WHAT IS EXPECTED: Please repeat the lines below word for word, changing nothing.

DATASET EXCERPTS:

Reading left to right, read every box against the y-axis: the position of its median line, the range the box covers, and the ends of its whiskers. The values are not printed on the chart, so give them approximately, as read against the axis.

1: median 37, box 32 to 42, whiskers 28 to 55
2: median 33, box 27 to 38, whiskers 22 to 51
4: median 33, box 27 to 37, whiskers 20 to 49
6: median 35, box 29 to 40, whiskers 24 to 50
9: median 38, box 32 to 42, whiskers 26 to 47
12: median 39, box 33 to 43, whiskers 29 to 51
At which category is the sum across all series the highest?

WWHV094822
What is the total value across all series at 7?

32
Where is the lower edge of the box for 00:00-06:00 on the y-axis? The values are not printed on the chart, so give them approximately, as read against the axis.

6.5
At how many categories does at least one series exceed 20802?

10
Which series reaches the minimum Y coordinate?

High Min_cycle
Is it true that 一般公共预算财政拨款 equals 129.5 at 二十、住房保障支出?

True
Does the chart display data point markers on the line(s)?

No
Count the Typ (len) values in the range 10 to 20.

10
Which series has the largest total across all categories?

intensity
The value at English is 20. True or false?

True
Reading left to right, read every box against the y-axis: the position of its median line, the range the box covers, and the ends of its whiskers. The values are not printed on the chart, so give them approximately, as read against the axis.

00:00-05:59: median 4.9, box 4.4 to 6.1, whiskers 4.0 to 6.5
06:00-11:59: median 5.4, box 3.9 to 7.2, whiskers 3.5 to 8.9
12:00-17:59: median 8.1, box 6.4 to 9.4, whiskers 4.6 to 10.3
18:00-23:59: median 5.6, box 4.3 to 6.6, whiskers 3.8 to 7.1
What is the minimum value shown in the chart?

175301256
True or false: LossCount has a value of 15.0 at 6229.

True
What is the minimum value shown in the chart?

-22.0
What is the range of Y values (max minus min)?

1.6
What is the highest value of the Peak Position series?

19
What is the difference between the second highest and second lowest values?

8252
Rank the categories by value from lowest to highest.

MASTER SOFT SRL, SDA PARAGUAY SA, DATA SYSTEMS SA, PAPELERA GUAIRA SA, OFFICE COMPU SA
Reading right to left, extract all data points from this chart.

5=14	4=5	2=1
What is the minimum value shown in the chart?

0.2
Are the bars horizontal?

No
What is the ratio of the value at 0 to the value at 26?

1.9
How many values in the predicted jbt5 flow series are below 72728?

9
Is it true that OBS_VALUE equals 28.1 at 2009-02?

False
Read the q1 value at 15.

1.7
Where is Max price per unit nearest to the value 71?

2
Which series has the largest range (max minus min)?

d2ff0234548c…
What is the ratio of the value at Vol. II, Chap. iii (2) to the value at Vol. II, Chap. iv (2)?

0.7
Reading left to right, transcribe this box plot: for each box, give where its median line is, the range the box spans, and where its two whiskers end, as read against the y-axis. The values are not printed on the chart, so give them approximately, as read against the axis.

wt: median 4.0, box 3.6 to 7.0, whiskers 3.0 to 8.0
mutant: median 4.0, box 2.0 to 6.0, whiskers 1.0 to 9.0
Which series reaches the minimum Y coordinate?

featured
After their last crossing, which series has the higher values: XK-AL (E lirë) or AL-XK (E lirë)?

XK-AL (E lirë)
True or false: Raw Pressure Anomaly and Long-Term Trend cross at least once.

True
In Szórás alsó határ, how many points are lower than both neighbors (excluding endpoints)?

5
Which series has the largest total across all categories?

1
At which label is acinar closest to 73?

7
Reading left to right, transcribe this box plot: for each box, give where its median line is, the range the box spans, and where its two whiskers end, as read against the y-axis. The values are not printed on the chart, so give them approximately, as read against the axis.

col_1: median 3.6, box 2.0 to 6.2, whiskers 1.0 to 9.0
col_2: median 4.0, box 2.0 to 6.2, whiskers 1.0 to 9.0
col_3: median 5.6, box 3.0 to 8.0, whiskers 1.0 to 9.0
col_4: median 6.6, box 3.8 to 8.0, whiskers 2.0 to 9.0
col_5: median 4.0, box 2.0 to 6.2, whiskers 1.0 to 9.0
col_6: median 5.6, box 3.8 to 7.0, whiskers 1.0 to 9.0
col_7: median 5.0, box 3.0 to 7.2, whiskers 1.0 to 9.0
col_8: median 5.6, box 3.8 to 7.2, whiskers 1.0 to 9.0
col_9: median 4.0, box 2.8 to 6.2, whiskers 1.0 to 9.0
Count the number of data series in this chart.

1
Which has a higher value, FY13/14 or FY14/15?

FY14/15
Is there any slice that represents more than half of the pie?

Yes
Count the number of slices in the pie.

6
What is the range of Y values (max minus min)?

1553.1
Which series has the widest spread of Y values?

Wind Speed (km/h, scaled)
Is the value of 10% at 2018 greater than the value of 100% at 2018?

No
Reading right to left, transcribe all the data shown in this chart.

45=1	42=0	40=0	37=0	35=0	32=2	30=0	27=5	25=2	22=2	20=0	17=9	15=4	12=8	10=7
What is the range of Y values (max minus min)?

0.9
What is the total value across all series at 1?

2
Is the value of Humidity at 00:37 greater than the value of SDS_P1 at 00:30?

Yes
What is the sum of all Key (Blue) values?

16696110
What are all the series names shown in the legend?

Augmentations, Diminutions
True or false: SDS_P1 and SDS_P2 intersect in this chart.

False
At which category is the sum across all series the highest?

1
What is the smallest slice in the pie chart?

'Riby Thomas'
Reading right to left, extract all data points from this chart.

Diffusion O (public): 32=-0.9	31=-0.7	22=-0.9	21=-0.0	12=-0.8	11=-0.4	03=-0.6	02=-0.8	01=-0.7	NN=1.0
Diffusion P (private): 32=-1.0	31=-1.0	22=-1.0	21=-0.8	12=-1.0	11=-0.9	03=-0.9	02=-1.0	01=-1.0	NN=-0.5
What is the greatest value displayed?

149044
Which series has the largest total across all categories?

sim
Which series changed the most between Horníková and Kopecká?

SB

SOLUTION FOR THIS EXERCISE:
Reading left to right, read every box against the y-axis: the position of its median line, the range the box covers, and the ends of its whiskers. The values are not printed on the chart, so give them approximately, as read against the axis.

1: median 37, box 32 to 42, whiskers 28 to 55
2: median 33, box 27 to 38, whiskers 22 to 51
4: median 33, box 27 to 37, whiskers 20 to 49
6: median 35, box 29 to 40, whiskers 24 to 50
9: median 38, box 32 to 42, whiskers 26 to 47
12: median 39, box 33 to 43, whiskers 29 to 51
At which category is the sum across all series the highest?

WWHV094822
What is the total value across all series at 7?

32
Where is the lower edge of the box for 00:00-06:00 on the y-axis? The values are not printed on the chart, so give them approximately, as read against the axis.

6.5
At how many categories does at least one series exceed 20802?

10
Which series reaches the minimum Y coordinate?

High Min_cycle
Is it true that 一般公共预算财政拨款 equals 129.5 at 二十、住房保障支出?

True
Does the chart display data point markers on the line(s)?

No
Count the Typ (len) values in the range 10 to 20.

10
Which series has the largest total across all categories?

intensity
The value at English is 20. True or false?

True
Reading left to right, read every box against the y-axis: the position of its median line, the range the box covers, and the ends of its whiskers. The values are not printed on the chart, so give them approximately, as read against the axis.

00:00-05:59: median 4.9, box 4.4 to 6.1, whiskers 4.0 to 6.5
06:00-11:59: median 5.4, box 3.9 to 7.2, whiskers 3.5 to 8.9
12:00-17:59: median 8.1, box 6.4 to 9.4, whiskers 4.6 to 10.3
18:00-23:59: median 5.6, box 4.3 to 6.6, whiskers 3.8 to 7.1
What is the minimum value shown in the chart?

175301256
True or false: LossCount has a value of 15.0 at 6229.

True
What is the minimum value shown in the chart?

-22.0
What is the range of Y values (max minus min)?

1.6
What is the highest value of the Peak Position series?

19
What is the difference between the second highest and second lowest values?

8252
Rank the categories by value from lowest to highest.

MASTER SOFT SRL, SDA PARAGUAY SA, DATA SYSTEMS SA, PAPELERA GUAIRA SA, OFFICE COMPU SA
Reading right to left, extract all data points from this chart.

5=14	4=5	2=1
What is the minimum value shown in the chart?

0.2
Are the bars horizontal?

No
What is the ratio of the value at 0 to the value at 26?

1.9
How many values in the predicted jbt5 flow series are below 72728?

9
Is it true that OBS_VALUE equals 28.1 at 2009-02?

False
Read the q1 value at 15.

1.7
Where is Max price per unit nearest to the value 71?

2
Which series has the largest range (max minus min)?

d2ff0234548c…
What is the ratio of the value at Vol. II, Chap. iii (2) to the value at Vol. II, Chap. iv (2)?

0.7
Reading left to right, transcribe this box plot: for each box, give where its median line is, the range the box spans, and where its two whiskers end, as read against the y-axis. The values are not printed on the chart, so give them approximately, as read against the axis.

wt: median 4.0, box 3.6 to 7.0, whiskers 3.0 to 8.0
mutant: median 4.0, box 2.0 to 6.0, whiskers 1.0 to 9.0
Which series reaches the minimum Y coordinate?

featured
After their last crossing, which series has the higher values: XK-AL (E lirë) or AL-XK (E lirë)?

XK-AL (E lirë)
True or false: Raw Pressure Anomaly and Long-Term Trend cross at least once.

True
In Szórás alsó határ, how many points are lower than both neighbors (excluding endpoints)?

5
Which series has the largest total across all categories?

1
At which label is acinar closest to 73?

7
Reading left to right, transcribe this box plot: for each box, give where its median line is, the range the box spans, and where its two whiskers end, as read against the y-axis. The values are not printed on the chart, so give them approximately, as read against the axis.

col_1: median 3.6, box 2.0 to 6.2, whiskers 1.0 to 9.0
col_2: median 4.0, box 2.0 to 6.2, whiskers 1.0 to 9.0
col_3: median 5.6, box 3.0 to 8.0, whiskers 1.0 to 9.0
col_4: median 6.6, box 3.8 to 8.0, whiskers 2.0 to 9.0
col_5: median 4.0, box 2.0 to 6.2, whiskers 1.0 to 9.0
col_6: median 5.6, box 3.8 to 7.0, whiskers 1.0 to 9.0
col_7: median 5.0, box 3.0 to 7.2, whiskers 1.0 to 9.0
col_8: median 5.6, box 3.8 to 7.2, whiskers 1.0 to 9.0
col_9: median 4.0, box 2.8 to 6.2, whiskers 1.0 to 9.0
Count the number of data series in this chart.

1
Which has a higher value, FY13/14 or FY14/15?

FY14/15
Is there any slice that represents more than half of the pie?

Yes
Count the number of slices in the pie.

6
What is the range of Y values (max minus min)?

1553.1
Which series has the widest spread of Y values?

Wind Speed (km/h, scaled)
Is the value of 10% at 2018 greater than the value of 100% at 2018?

No
Reading right to left, transcribe all the data shown in this chart.

45=1	42=0	40=0	37=0	35=0	32=2	30=0	27=5	25=2	22=2	20=0	17=9	15=4	12=8	10=7
What is the range of Y values (max minus min)?

0.9
What is the total value across all series at 1?

2
Is the value of Humidity at 00:37 greater than the value of SDS_P1 at 00:30?

Yes
What is the sum of all Key (Blue) values?

16696110
What are all the series names shown in the legend?

Augmentations, Diminutions
True or false: SDS_P1 and SDS_P2 intersect in this chart.

False
At which category is the sum across all series the highest?

1
What is the smallest slice in the pie chart?

'Riby Thomas'
Reading right to left, extract all data points from this chart.

Diffusion O (public): 32=-0.9	31=-0.7	22=-0.9	21=-0.0	12=-0.8	11=-0.4	03=-0.6	02=-0.8	01=-0.7	NN=1.0
Diffusion P (private): 32=-1.0	31=-1.0	22=-1.0	21=-0.8	12=-1.0	11=-0.9	03=-0.9	02=-1.0	01=-1.0	NN=-0.5
What is the greatest value displayed?

149044
Which series has the largest total across all categories?

sim
Which series changed the most between Horníková and Kopecká?

SB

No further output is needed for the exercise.